As you probably know, Italy choked in the 2010 World Cup like a novice speed eating meatballs.
They lost early and they lost to friggen Slovakia. No offence, Slovakia, but per la vergonga, Italia! (for shame, Italy)
I was teaching English at a summer camp in Tuscany when it happened. When the time ran out and Italy officially lost to Slovakia, the kids, so animated and jubilant while watching the game, turned into emotional messes.
They smacked their little hands to their faces to wipe off their painted face flags, they took off their jerseys and threw them on the floor. They shouted obscenities. I found one child wrapped in the flag, crying like someone had just killed her dog in front of her. They hugged each other. They sobbed. They yelled. They cried some more. They are Italians, after all.
One Italian newspaper, La Gazetta, said: “It was the darkest and most terrible day in the history of Italian football.”
The kids had every right to be upset. We all did.
I heard many complaints from Italians, long before the sad 2010 World Cup loss, about how their country is stuck in the past in too many ways. It’s a double-edged sword. Italy’s history is a huge part of its industry. Tourists flock to see the artistic masterpieces, to walk the ancient streets, and to experience “la dolce vita,” but the challenge for Italians has been honoring the past without getting stuck there.
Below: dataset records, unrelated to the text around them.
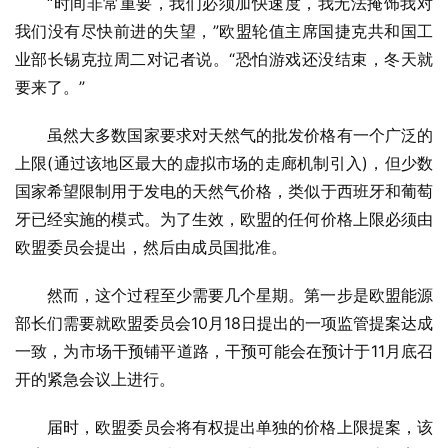
“时间非常重要，我们必须加快速度，我无法掩饰我对
我们没有尽快前进的失望，”欧盟轮值主席国捷克共和国工
业部长锡克拉周二对记者说。“恐怕游戏还没结束，冬天就
要来了。”
虽然大多数国家要求对天然气的批发价格有一个广泛的
上限(通过该地区最大的虚拟市场的走廊机制引入)，但少数
国家希望限制用于发电的天然气价格，类似于西班牙和葡萄
牙已经实施的模式。为了生效，欧盟的任何价格上限必须由
欧盟委员会提出，然后由成员国批准。
然而，这个过程至少需要几个星期。第一步是欧盟能源
部长们需要就欧盟委员会10月18日提出的一项监管提案达成
一致，为市场干预铺平道路，干预可能会在预计于11月底召
开的紧急会议上进行。
届时，欧盟委员会将有权提出单独的价格上限提案，该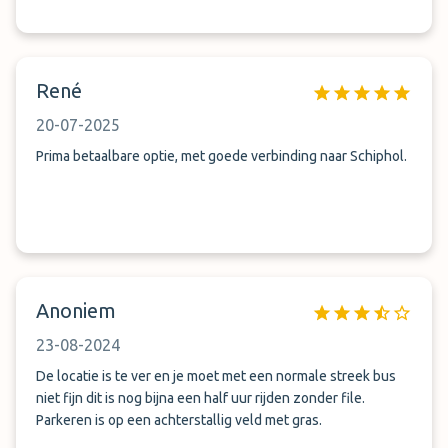
René
20-07-2025
Prima betaalbare optie, met goede verbinding naar Schiphol.
Anoniem
23-08-2024
De locatie is te ver en je moet met een normale streek bus
niet fijn dit is nog bijna een half uur rijden zonder file.
Parkeren is op een achterstallig veld met gras.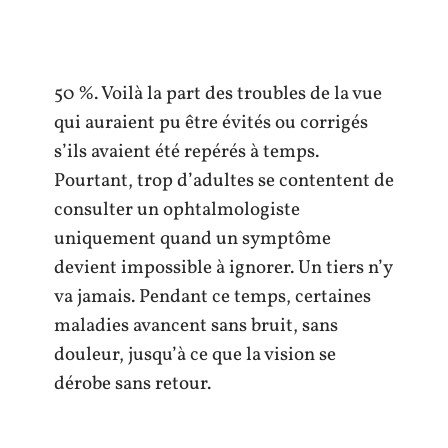
50 %. Voilà la part des troubles de la vue
qui auraient pu être évités ou corrigés
s’ils avaient été repérés à temps.
Pourtant, trop d’adultes se contentent de
consulter un ophtalmologiste
uniquement quand un symptôme
devient impossible à ignorer. Un tiers n’y
va jamais. Pendant ce temps, certaines
maladies avancent sans bruit, sans
douleur, jusqu’à ce que la vision se
dérobe sans retour.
Italians are wary of youth and change, hence the aging 2010 World Cup national soccer team. They had the big names, but those names no longer had the speed or endurance, and most importantly, the fiery passion, of the younger players that could have been chosen – and who might have taken the team much farther.
As much I enjoyed watching beautiful Fabio Cannavaro, the Azzurri’s captain, run around the field with Francesco Totti and the rest of them, it’s time for a lot of them to retire. Cannavaro agrees. After the loss, he called on Italian soccer to invest in the youth.
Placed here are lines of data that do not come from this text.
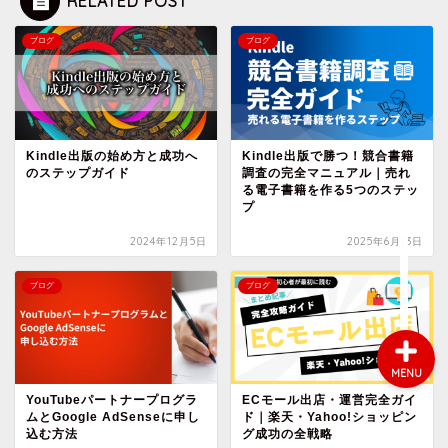
RELATED POST
ブログ
ブログ
会社概要
サービス
Kindle出版の始め方と成功へ
Kindle出版で勝つ！競合書籍
のステップガイド
調査の完全マニュアル｜売れ
採用情報
る電子書籍を作る5つのステッ
プ
お問い合わせ
2024年12月5日
2025年6月13日
ブログ
ブログ
MENU
YouTubeパートナープログラ
ECモール出店・運営完全ガイ
ムとGoogle AdSenseに申し
ド｜楽天・Yahoo!ショッピン
込む方法
グ成功の全戦略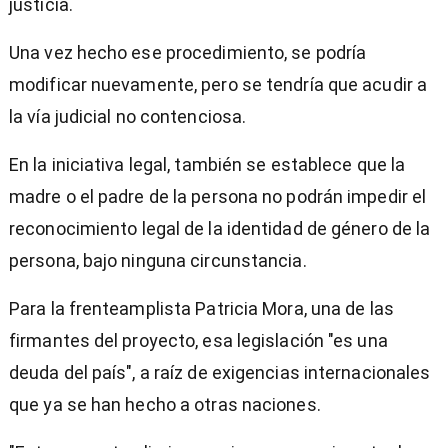
justicia.
Una vez hecho ese procedimiento, se podría
modificar nuevamente, pero se tendría que acudir a
la vía judicial no contenciosa.
En la iniciativa legal, también se establece que la
madre o el padre de la persona no podrán impedir el
reconocimiento legal de la identidad de género de la
persona, bajo ninguna circunstancia.
Para la frenteamplista Patricia Mora, una de las
firmantes del proyecto, esa legislación "es una
deuda del país", a raíz de exigencias internacionales
que ya se han hecho a otras naciones.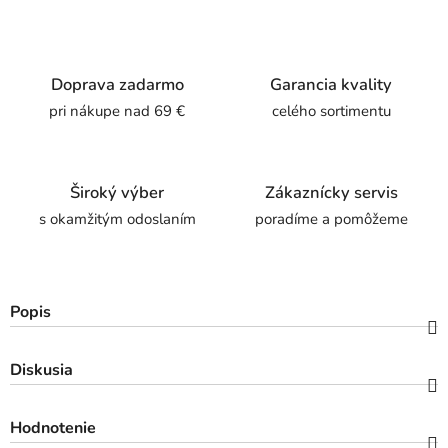
Doprava zadarmo
Garancia kvality
pri nákupe nad 69 €
celého sortimentu
Široký výber
Zákaznícky servis
s okamžitým odoslaním
poradíme a pomôžeme
Popis
Diskusia
Hodnotenie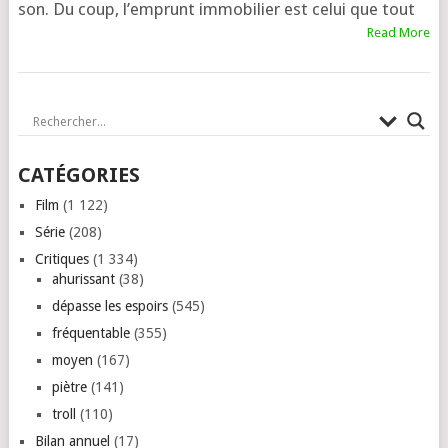
son. Du coup, l’emprunt immo­bi­lier est celui que tout
Read More
CATÉGORIES
Film
(1 122)
Série
(208)
Critiques
(1 334)
ahurissant
(38)
dépasse les espoirs
(545)
fréquentable
(355)
moyen
(167)
piètre
(141)
troll
(110)
Bilan annuel
(17)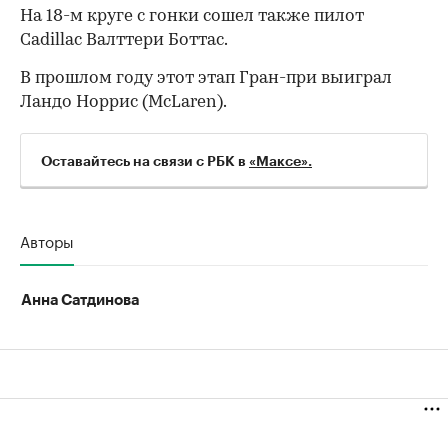
На 18-м круге с гонки сошел также пилот
Cadillac Валттери Боттас.
В прошлом году этот этап Гран-при выиграл
Ландо Норрис (McLaren).
Оставайтесь на связи с РБК в
«Максе».
00:00
/
00:00
Авторы
Анна Сатдинова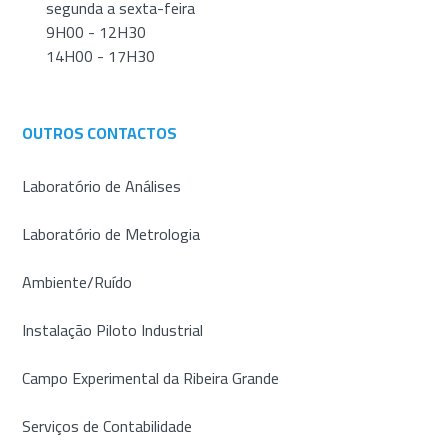
segunda a sexta-feira
9H00 - 12H30
14H00 - 17H30
OUTROS CONTACTOS
Laboratório de Análises
Laboratório de Metrologia
Ambiente/Ruído
Instalação Piloto Industrial
Campo Experimental da Ribeira Grande
Serviços de Contabilidade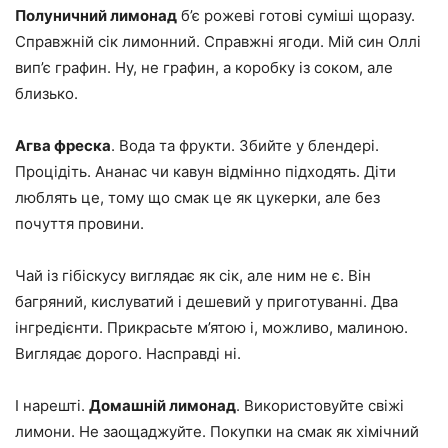
Полуничний лимонад
б’є рожеві готові суміші щоразу.
Справжній сік лимонний. Справжні ягоди. Мій син Оллі
вип’є графин. Ну, не графин, а коробку із соком, але
близько.
Агва фреска
. Вода та фрукти. Збийте у блендері.
Процідіть. Ананас чи кавун відмінно підходять. Діти
люблять це, тому що смак це як цукерки, але без
почуття провини.
Чай із гібіскусу виглядає як сік, але ним не є. Він
багряний, кислуватий і дешевий у приготуванні. Два
інгредієнти. Прикрасьте м’ятою і, можливо, малиною.
Виглядає дорого. Насправді ні.
І нарешті.
Домашній лимонад
. Використовуйте свіжі
лимони. Не заощаджуйте. Покупки на смак як хімічний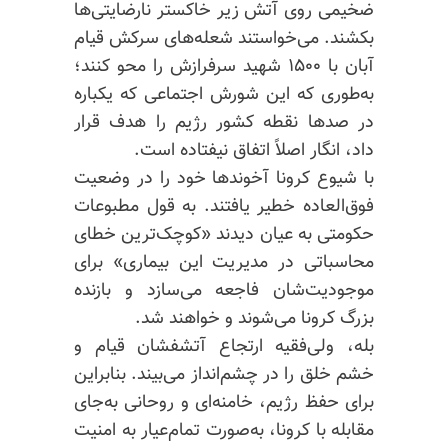
ضخیمی روی آتش زیر خاکستر نارضایتی‌ها
بکشند. می‌خواستند شعله‌های سرکش قیام
آبان با ۱۵۰۰ شهید سرفرازش را محو کنند؛
به‌طوری که این شورش اجتماعی که یکباره
در صدها نقطه کشور رژیم را هدف قرار
داد، انگار اصلاً اتفاق نیفتاده است.
با شیوع کرونا آخوندها خود را در وضعیت
فوق‌العاده خطیر یافتند. به ‌قول مطبوعات
حکومتی به عیان دیدند «کوچک‌ترین خطای
محاسباتی در مدیریت این بیماری» برای
موجودیت‌شان فاجعه می‌سازد و بازنده
بزرگ کرونا می‌شوند و خواهند شد.
بله، ولی‌فقیه ارتجاع آتشفشان قیام و
خشم خلق را در چشم‌انداز می‌بیند. بنابراین
برای حفظ رژیم، خامنه‌ای و روحانی به‌جای
مقابله با کرونا، به‌صورت تمام‌عیار به ‌امنیت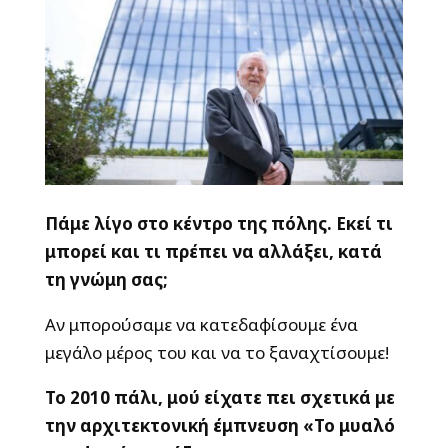
Πάμε λίγο στο κέντρο της πόλης. Εκεί τι
μπορεί και τι πρέπει να αλλάξει, κατά
τη γνώμη σας;
Αν μπορούσαμε να κατεδαφίσουμε ένα
μεγάλο μέρος του και να το ξαναχτίσουμε!
Το 2010 πάλι, μού είχατε πει σχετικά με
την αρχιτεκτονική έμπνευση «Το μυαλό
The 2014 team is poised and ready. Coach Cesare Prandelli is shaking things up by mixing old with new, in play strategy and team members, embracing the best of the Italian soccer style of the past with an eye toward the future.
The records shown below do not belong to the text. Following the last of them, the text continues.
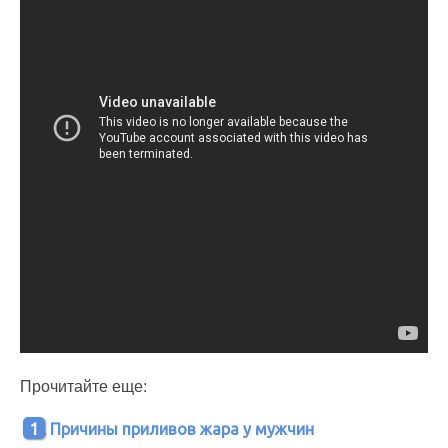
Прочитайте еще:
Причины приливов жара у мужчин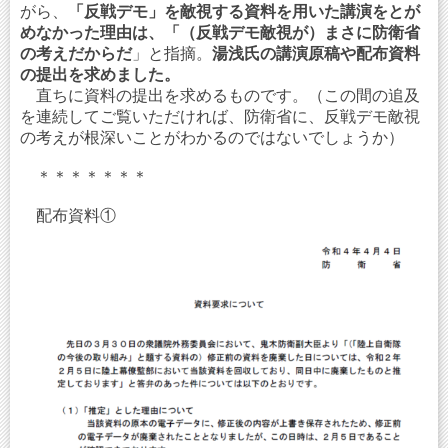
がら、
「反戦デモ」を敵視する資料を用いた講演をとが
めなかった理由は、「（反戦デモ敵視が）まさに防衛省
の考えだからだ
」と指摘。
湯浅氏の講演原稿や配布資料
の提出を求めました。
直ちに資料の提出を求めるものです。（この間の追及
を連続してご覧いただければ、防衛省に、反戦デモ敵視
の考えが根深いことがわかるのではないでしょうか）
＊＊＊＊＊＊＊
配布資料①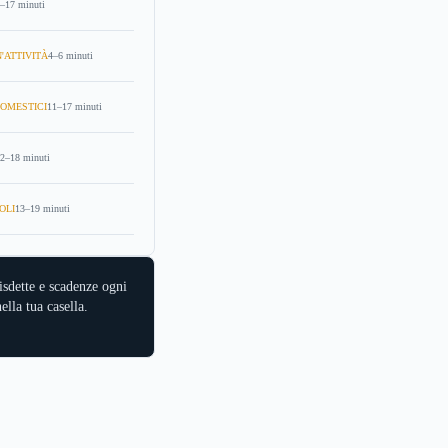
–17 minuti
'ATTIVITÀ
4–6 minuti
OMESTICI
11–17 minuti
2–18 minuti
OLI
13–19 minuti
isdette e scadenze ogni
ella tua casella.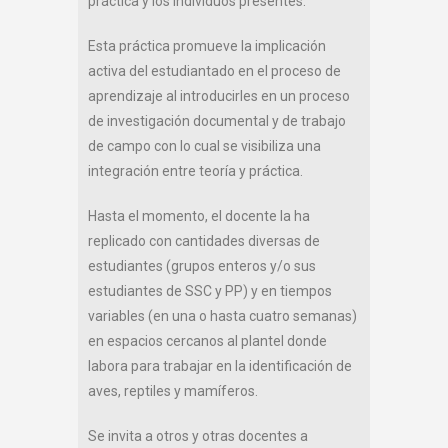
práctica y los individuos presentes.
Esta práctica promueve la implicación
activa del estudiantado en el proceso de
aprendizaje al introducirles en un proceso
de investigación documental y de trabajo
de campo con lo cual se visibiliza una
integración entre teoría y práctica.
Hasta el momento, el docente la ha
replicado con cantidades diversas de
estudiantes (grupos enteros y/o sus
estudiantes de SSC y PP) y en tiempos
variables (en una o hasta cuatro semanas)
en espacios cercanos al plantel donde
labora para trabajar en la identificación de
aves, reptiles y mamíferos.
Se invita a otros y otras docentes a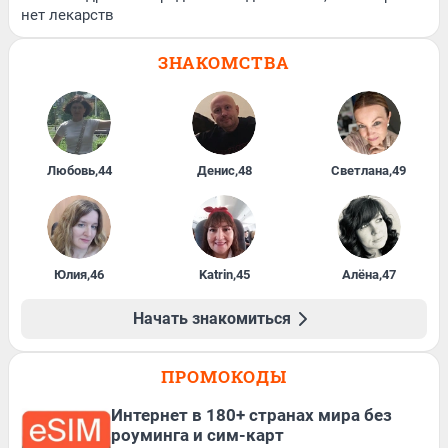
нет лекарств
ЗНАКОМСТВА
Любовь
,
44
Денис
,
48
Светлана
,
49
Юлия
,
46
Katrin
,
45
Алёна
,
47
Начать знакомиться
ПРОМОКОДЫ
Интернет в 180+ странах мира без
роуминга и сим-карт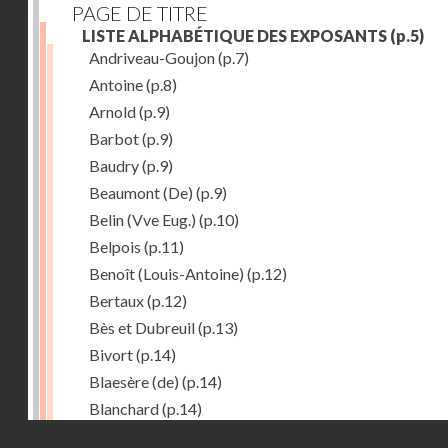
PAGE DE TITRE
LISTE ALPHABÉTIQUE DES EXPOSANTS
(p.5)
Andriveau-Goujon
(p.7)
Antoine
(p.8)
Arnold
(p.9)
Barbot
(p.9)
Baudry
(p.9)
Beaumont (De)
(p.9)
Belin (Vve Eug.)
(p.10)
Belpois
(p.11)
Benoît (Louis-Antoine)
(p.12)
Bertaux
(p.12)
Bès et Dubreuil
(p.13)
Bivort
(p.14)
Blaesère (de)
(p.14)
Blanchard
(p.14)
Droits réservés - CNAM
Bonnecase
(p.14)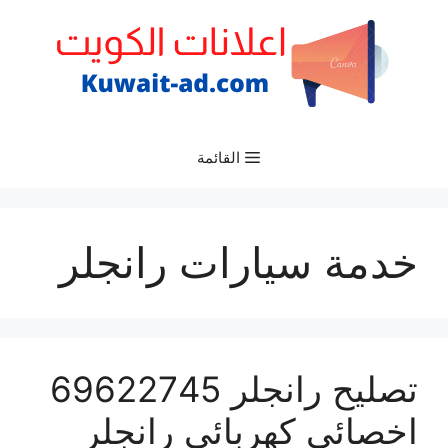
نتقل
لى
لمحتوى
القائمة
خدمة سيارات رانجلر
تصليح رانجلر 69622745
اخصائي كهربائي رانجلر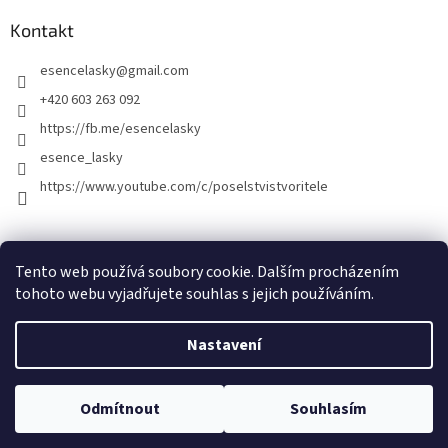
Kontakt
esencelasky
@
gmail.com
+420 603 263 092
https://fb.me/esencelasky
esence_lasky
https://www.youtube.com/c/poselstvistvoritele
Tento web používá soubory cookie. Dalším procházením
tohoto webu vyjadřujete souhlas s jejich používáním.
Nastavení
Vytvořil Shoptet
Odmítnout
Souhlasím
Copyright 2026
Esence lásky
. Všechna práva vyhrazena.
But this post isn’t about Italy’s soccer politics, or their triumphant win in 2006, or their pathetic loss in 2010, or their chances in Brazil; it’s about the soccer, and more importantly, the fans.
Italy’s national identity is very much tied to a white and black spherical ball.
It’s a beautiful game, no? And cheap! Anyone with a working set of legs and a ball can play it.
When I lived in Rome, I’d hear little boys yelling at each other as they chased a soccer ball down the narrow cobblestoned streets. They would use old fountains as nets and apologize emphatically while running as their ball ricocheted off mopeds and knocked flowerpots off of windowsills.
The old men and women watching from benches would turn into fully invested fans and referees, shouting at the kids as though they were playing the most important game of their lives. Because that’s the way you should play every game.
I attended a Roma/Lazio soccer match while in Rome. It was terrifying and wonderful. I got a sense of what watching the gladiators in the Roman coliseum must have been like, mostly because the crowd was intense and a little insane. People threw smoke bombs onto the field before the game; they chanted long, elaborate songs that everyone knew the words to (except me); they waved their flags and banners, and they spewed venomous death threats at the rival fans. It was fun, long and intense, and we stood the entire time. By the end of the game, I was so exhausted, I felt like I had played it.
Rome is a city largely run by the Catholic clergy who reside within its borders, but I’d argue that more than Jesus and maybe even more than food, the real religion in Italy is soccer.
It gets them more impassioned, both joyfully and bitterly, than anything else.
Part World Cup champs, part sore losers. Part Da Vinci, part Berlusconi. The two faces of Italian soccer and its fans are the two faces of Italy.